The "Evil Balaclava" itself has developed a life outside of and independent of the game – something the designers encourage with the Gallery of Evil.

==Digital==
On 25 November 2011, despite previously claiming the task was impossible, TerrorBull Games released their first video game, an iOS version of War on Terror on the Apple iTunes Store. There was initial speculation that it might get banned, but as of May 2014 the game was still available. However, as of June 2020 the game is now unavailable.

==Reception==
===Business===
Several major game and toy fairs, as well as several retailers, refused to stock this product. The justification in all cases is some variation on the claim that the topic is highly inflammatory and may be offensive to some.

===Police===
In August 2008, a copy of the game was seized by the British Kent Police because the balaclava included in the box "could be used to conceal someone's identity or could be used in the course of a criminal act".

===Media===
====The IT Crowd====
War on Terror formed part of Roy and Moss's office set dressing since series 2 of the British sitcom The IT Crowd (on top of the shelves behind Moss's desk). Roy and Moss are seen playing the game briefly in series 2. The show's creator, Graham Linehan, is a keen gamer and an open supporter of War on Terror.

====Games Britannia====
In December 2009, TerrorBull Games were featured on the BBC series Games Britannia, presented by historian Benjamin Woolley. Woolley paid especial attention to War on Terror, noting that while it continued a certain historical tradition – going back to ancient times – of games that attempt to interpret the world around them, War on Terror was different in using satire to examine its chosen themes.

===Politics===
Before the game was even released, it had created enough of a stir to warrant a response from the members of the British Parliament. The Conservative MP for South Cambridgeshire, Andrew Lansley, commented, "this board game is in very bad taste and it appears as though somebody has gone too far". Jim Paice, Conservative MP for South East Cambridgeshire, meanwhile claimed he "[didn't] like the sound of it".

===Art===
War on Terror formed part of the 'Embedded Art' exhibition at the Berlin Academy of Arts in January 2009. The exhibition looked at the effects of wartime and security on art. The creators of War on Terror and the illustrator were invited to the gallery to take part in a live, interactive game during the gallery's annual open night.

===Education===
War on Terror is used by some educators around the world as a tool for broaching and examining the often complex issues contained within. (Note: Nick Megoran, a lecturer in geopolitics at Newcastle University in England, is one of a number of teachers that support the game as a teaching aid. Megoran praised it highly when reviewing it for New Internationalist in August 2007, awarding it the maximum '5 stars' rating. He is also quoted as saying the game is "a cleverly crafted satire that can be used by educators to provoke students to think critically about one of the most important issues of our time") War on Terror has been used in the following disciplines: geography, geopolitics, international relations and politics.

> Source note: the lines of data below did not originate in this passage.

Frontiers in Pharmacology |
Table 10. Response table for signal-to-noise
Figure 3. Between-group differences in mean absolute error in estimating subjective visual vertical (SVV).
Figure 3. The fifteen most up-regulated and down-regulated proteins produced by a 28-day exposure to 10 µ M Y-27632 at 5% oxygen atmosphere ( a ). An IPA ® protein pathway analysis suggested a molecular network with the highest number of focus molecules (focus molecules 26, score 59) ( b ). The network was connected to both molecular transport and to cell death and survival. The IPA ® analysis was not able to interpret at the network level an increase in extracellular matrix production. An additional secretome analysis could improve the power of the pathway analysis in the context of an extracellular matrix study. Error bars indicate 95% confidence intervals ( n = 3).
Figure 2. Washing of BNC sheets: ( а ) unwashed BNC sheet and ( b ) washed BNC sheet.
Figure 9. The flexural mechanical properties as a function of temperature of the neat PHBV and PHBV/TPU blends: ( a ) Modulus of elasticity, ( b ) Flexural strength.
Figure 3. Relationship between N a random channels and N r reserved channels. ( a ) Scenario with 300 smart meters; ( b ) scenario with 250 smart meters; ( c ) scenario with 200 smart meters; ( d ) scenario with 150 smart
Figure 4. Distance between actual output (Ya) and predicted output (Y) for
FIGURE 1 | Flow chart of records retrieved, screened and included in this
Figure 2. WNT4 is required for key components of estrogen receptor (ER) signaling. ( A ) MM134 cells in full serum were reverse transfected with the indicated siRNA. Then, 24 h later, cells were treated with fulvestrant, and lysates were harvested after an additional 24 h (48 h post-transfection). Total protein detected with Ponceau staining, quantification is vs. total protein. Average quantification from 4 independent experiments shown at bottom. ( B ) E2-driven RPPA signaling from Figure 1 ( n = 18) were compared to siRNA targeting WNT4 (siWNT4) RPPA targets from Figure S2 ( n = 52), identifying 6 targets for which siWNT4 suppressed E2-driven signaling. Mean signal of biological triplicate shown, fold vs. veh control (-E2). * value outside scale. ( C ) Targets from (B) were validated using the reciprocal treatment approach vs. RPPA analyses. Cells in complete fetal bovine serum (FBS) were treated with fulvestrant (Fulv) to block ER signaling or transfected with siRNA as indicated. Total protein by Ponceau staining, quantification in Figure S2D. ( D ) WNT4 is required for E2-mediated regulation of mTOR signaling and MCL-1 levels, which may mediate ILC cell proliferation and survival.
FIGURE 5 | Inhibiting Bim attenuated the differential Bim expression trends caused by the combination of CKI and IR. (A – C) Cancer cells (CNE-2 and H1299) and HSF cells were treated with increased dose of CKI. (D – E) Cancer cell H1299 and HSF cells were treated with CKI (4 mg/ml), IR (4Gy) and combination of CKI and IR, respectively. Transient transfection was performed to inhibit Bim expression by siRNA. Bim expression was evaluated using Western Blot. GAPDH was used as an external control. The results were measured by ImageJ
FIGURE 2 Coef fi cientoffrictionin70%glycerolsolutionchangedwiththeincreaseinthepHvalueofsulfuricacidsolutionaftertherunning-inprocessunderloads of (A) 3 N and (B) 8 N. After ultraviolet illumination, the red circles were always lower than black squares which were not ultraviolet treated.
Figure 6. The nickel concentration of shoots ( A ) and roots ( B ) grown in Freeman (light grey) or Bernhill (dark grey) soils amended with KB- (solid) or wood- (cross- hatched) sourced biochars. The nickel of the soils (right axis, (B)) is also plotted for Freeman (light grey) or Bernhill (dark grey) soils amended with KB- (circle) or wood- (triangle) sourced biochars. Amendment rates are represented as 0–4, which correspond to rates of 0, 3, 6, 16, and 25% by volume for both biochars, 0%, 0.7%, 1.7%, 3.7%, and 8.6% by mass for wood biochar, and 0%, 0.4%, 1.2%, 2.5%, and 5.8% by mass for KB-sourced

Amnesty International has stocked War on Terror in their catalogue under the banner of 'educational' for two years, while publications like the New Internationalist and The Guardian have emphasised the game's educational potential.

Journalist and documentary maker John Pilger has also shown his support and enthusiasm for the game, labeling it "extraordinary".

During 2010, the publishers of War on Terror started speaking publicly in higher education circles about the game and the role that games have to play in politics and activism; this appears to be an area in which they are gaining increasing recognition.

In February 2011, War on Terror appeared on its first major syllabus. The game formed part of a core module in "Political Simulation and Gaming" run by Richard Barbrook, at the University of Westminster.

In 2020, War on Terror was put on display at IWM North as a part of the contemporary conflict collection.

==Awards==
2007
- "Top Ten Historical Board Games of 2007" in the annual Origins Awards.

2012
- The iOS app of War on Terror placed 3rd in the best board game category of the "2011 Best Apps Ever Awards".